Assignment: Beginning with the line that holds "destinés aux reviewer" in the data below, give again every line through the one that holds "Les record classes", exactly as written.

Records shown:
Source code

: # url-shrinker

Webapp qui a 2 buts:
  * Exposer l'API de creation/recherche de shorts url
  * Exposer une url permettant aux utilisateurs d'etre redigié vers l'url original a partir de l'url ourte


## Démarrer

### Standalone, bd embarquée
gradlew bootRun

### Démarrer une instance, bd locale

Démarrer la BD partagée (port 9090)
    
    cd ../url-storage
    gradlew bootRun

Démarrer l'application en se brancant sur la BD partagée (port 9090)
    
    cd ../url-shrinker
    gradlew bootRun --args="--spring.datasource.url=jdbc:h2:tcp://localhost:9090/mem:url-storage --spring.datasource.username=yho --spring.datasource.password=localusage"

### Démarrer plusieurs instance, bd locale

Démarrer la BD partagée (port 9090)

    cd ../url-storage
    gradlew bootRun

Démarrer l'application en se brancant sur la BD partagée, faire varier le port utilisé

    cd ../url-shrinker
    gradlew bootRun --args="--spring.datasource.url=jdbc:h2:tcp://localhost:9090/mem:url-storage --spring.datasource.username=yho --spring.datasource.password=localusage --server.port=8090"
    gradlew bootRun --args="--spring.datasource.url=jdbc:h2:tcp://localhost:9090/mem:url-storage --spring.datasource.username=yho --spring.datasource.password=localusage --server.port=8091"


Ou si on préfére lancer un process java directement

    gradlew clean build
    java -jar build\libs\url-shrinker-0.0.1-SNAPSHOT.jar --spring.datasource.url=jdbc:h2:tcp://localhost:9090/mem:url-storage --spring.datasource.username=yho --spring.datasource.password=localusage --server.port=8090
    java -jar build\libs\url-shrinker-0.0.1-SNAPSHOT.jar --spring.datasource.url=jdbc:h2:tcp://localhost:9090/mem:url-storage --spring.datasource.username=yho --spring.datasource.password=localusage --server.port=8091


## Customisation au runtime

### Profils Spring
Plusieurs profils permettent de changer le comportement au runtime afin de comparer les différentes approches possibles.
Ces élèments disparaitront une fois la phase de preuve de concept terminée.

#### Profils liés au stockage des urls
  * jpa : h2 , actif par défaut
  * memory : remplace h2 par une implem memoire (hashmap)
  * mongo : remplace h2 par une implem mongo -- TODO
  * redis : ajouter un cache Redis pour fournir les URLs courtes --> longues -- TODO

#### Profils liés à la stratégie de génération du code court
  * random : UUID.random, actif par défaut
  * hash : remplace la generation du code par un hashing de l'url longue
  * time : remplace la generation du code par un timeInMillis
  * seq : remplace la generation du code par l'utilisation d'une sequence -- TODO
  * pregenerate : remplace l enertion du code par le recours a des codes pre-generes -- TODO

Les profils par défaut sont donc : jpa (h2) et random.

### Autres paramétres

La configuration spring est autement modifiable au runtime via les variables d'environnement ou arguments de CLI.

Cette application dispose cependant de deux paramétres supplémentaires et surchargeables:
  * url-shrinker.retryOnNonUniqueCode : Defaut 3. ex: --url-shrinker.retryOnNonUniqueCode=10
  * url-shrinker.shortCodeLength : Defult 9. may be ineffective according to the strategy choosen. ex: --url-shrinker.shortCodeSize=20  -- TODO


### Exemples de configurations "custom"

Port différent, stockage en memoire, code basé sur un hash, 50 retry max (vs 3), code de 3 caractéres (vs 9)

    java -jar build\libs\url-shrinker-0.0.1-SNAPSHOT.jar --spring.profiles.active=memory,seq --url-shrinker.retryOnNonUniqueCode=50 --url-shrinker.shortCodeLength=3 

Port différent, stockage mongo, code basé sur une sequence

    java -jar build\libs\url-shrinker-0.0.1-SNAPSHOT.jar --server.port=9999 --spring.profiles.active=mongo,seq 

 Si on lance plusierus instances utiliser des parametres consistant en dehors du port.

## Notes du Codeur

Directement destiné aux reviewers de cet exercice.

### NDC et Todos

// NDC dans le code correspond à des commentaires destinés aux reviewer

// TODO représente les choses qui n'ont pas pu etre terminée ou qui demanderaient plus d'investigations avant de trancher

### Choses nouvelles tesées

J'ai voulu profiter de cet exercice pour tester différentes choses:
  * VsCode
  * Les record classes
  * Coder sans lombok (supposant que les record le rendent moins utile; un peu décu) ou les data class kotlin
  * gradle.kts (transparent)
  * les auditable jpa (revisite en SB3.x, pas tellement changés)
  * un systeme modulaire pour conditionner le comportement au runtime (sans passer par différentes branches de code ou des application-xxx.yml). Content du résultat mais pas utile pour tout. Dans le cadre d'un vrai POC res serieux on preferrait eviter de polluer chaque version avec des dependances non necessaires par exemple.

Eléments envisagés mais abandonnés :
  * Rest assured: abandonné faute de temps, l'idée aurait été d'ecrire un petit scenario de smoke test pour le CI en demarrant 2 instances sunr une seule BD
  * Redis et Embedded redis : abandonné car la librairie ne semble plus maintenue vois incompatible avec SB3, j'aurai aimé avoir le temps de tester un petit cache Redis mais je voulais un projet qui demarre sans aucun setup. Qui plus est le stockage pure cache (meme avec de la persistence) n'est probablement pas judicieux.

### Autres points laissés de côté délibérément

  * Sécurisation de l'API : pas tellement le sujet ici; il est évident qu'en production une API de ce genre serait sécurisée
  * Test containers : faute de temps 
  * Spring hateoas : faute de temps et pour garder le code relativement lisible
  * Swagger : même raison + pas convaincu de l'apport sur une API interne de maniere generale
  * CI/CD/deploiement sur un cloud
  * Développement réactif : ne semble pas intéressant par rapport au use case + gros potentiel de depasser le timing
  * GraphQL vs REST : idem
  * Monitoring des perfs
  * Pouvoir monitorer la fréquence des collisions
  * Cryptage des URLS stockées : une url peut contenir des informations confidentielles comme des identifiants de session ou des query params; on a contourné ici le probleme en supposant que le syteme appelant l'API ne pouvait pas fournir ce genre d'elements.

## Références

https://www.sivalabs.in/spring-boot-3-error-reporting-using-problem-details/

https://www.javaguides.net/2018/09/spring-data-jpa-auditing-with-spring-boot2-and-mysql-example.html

Response to the exercise:
// NDC dans le code correspond à des commentaires destinés aux reviewer

// TODO représente les choses qui n'ont pas pu etre terminée ou qui demanderaient plus d'investigations avant de trancher

### Choses nouvelles tesées

J'ai voulu profiter de cet exercice pour tester différentes choses:
  * VsCode
  * Les record classes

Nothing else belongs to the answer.